Step 2 - Make the FAQ more obvious
The FAQ posts need to get top billing on every meta (both MSE and the child metas). I know they live in the "frequent" tab, but that just don't jump out at an unfamiliar user as being the "user manual" for a Stack Exchange site. It needs to be more obvious that it is the user manual. Users coming across from forums are used to seeing the "How to Ask" and similar questions pinned to the top of the question list. While we don't want to be a forum, we still need to make it easier to find for users expecting to find it there. Some thoughts on this are:
- Change the name of the "frequent" tab to something more obvious to the Text-Speak generation, such as FAQ or even just call it "Site Guide" or "User Manual"
- Giving them a button in the top next to the "Questions" button.
- The faq (or the 2 faq tags if Step 1 is completed) should be pinned to the top of the tags page
- Add a quick search of the FAQ questions. Could be something as simple as pre-populating the FAQ tag(s) in the search box if someone wants to search the user manual.
- Ensure that the FAQ "table of contents" is the top voted FAQ post or make sure it stays pinned to the top of the tag page (and even the tag search).
- Ensure all postings within the FAQ have a link back to the "table of contents" question.
Step 3 - Highlight the frequent feature requests page and direct users to it
New users always think they have the "greatest" ideas that no one has ever thought of before.
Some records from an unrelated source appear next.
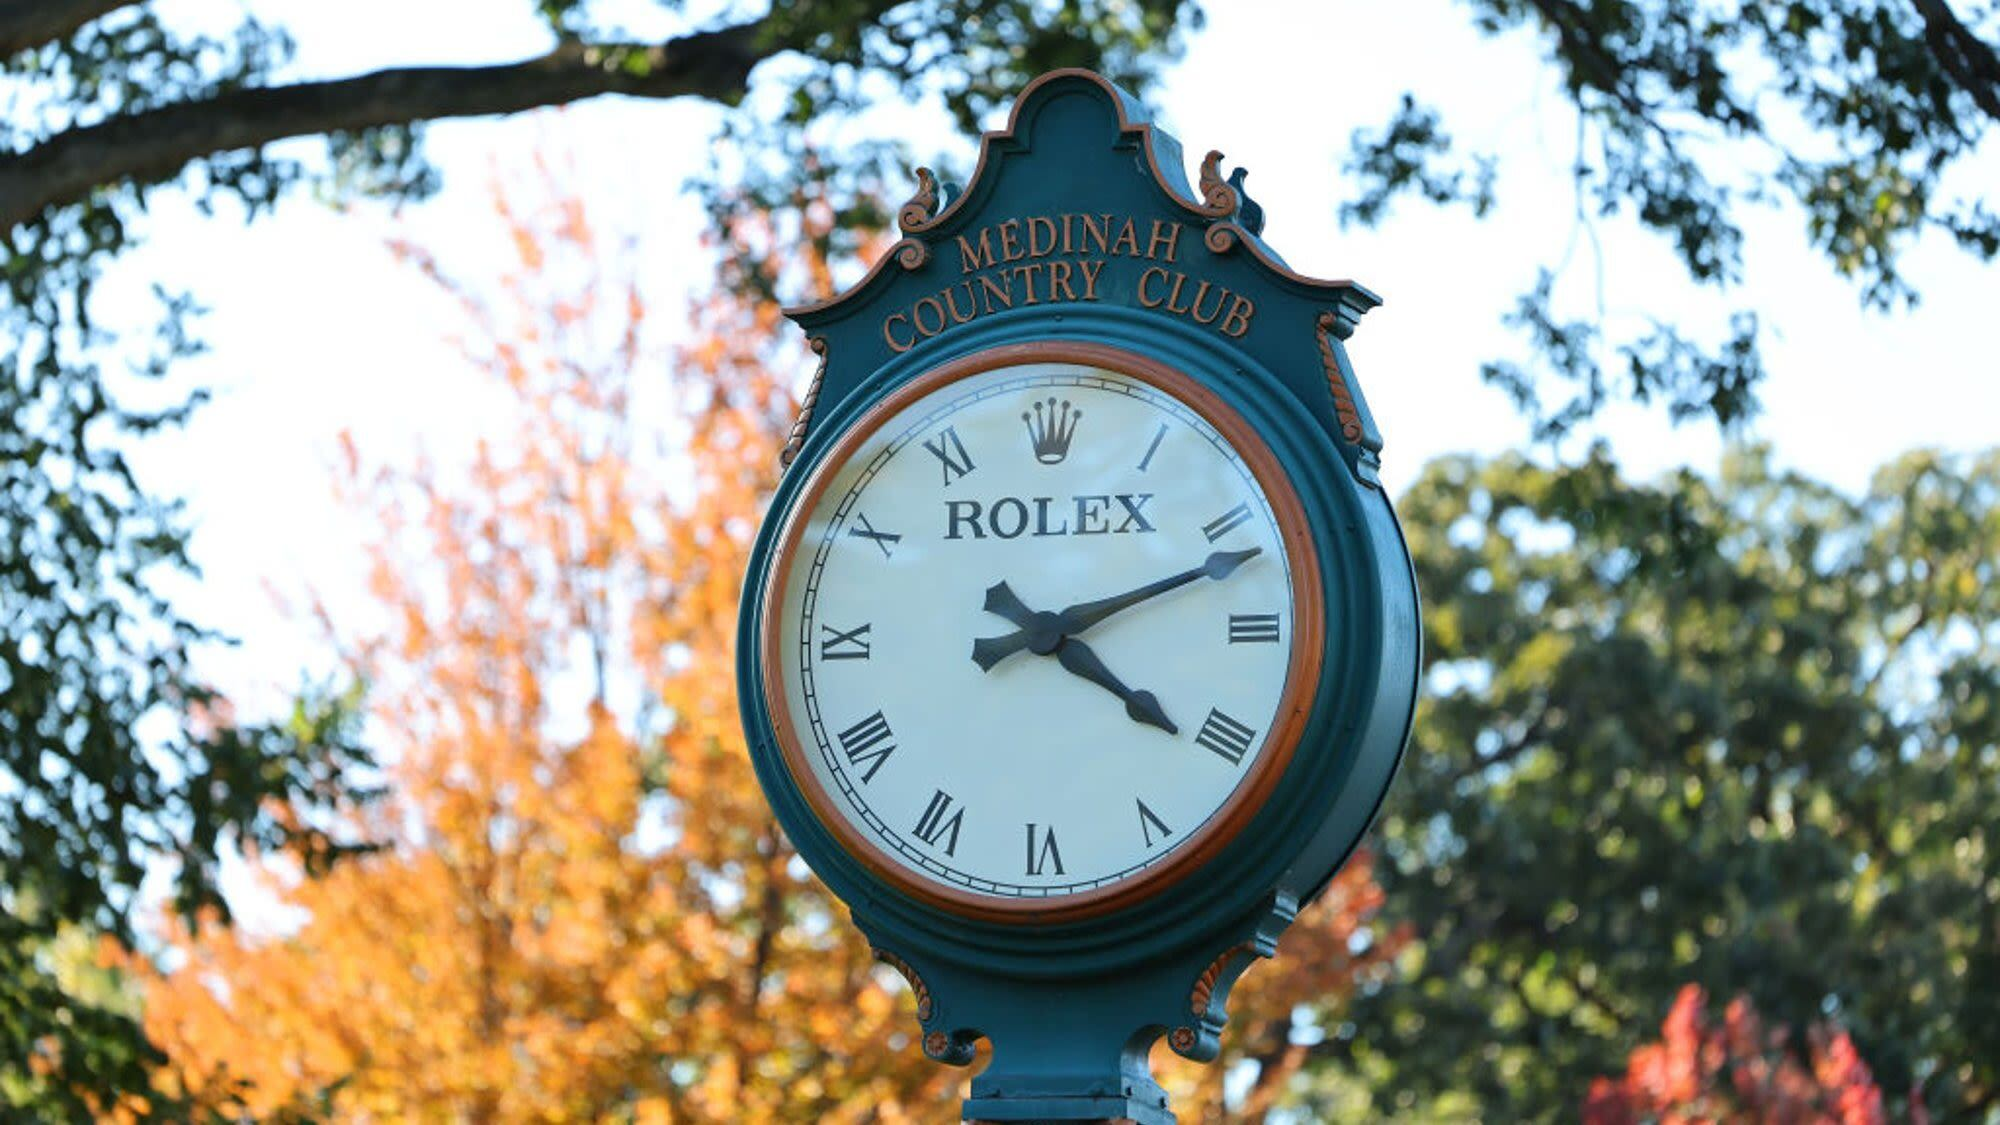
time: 4:11
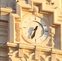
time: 6:34
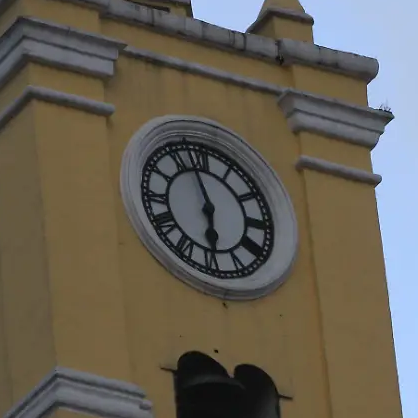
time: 5:57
They see a glaring need write a question and wait for a respond. Some even spend a lot of time carefully crafting a good feature request, complete with supporting info and samples, and then they run into a brick wall of downvotes. I think most MSE/MSO users know the biggest one: Should a user be forced to add a comment when they vote to close?
There is a lot of history behind this specific request (and some of the other most common "great ideas"). The established user community is tried of seeing the same feature requests over and over and over again, and the downvotes tend to rain down harder with every time it is asked. While some of the downvotes can be justified as the question itself may be poorly written, there should be a way to head them off by intercepting the question before it is even posted by giving the asker some idea of what the most common feature requests are and linking them to the previous discussion(s).
- Borrowing from On meta sites, require at least one non-required tag, suggest users add a non-required tag to help categorize their question when they use the feature-request tag. Because the non-required tag may not exist, it shouldn't be mandatory, but a strong encouragement should help the users who want to bother to read.
- Make a link to the "frequent feature requests" prominent when a user selects the feature-request tag on a question.
- Based on the selected tags, show the user the most common feature requests in that tag and strongly encourage the user to read them before they post their question.
Step 4 - Hit new users over the head with the FAQ to the point of annoyance
We all know that most new users don't read everything we give them, and often that is used as a reason not to implement an idea, but for meta sites maybe it is necessary to do something.
- When a user first accesses the meta site, make sure the FAQ is prominently displayed
- Make the "frequent" (or whatever it is renamed to) tab the default tab for users with limited meta activity.
- Prioritize FAQ questions in the "Your question may have an answer" list when asking the question, especially for user below a certain rep.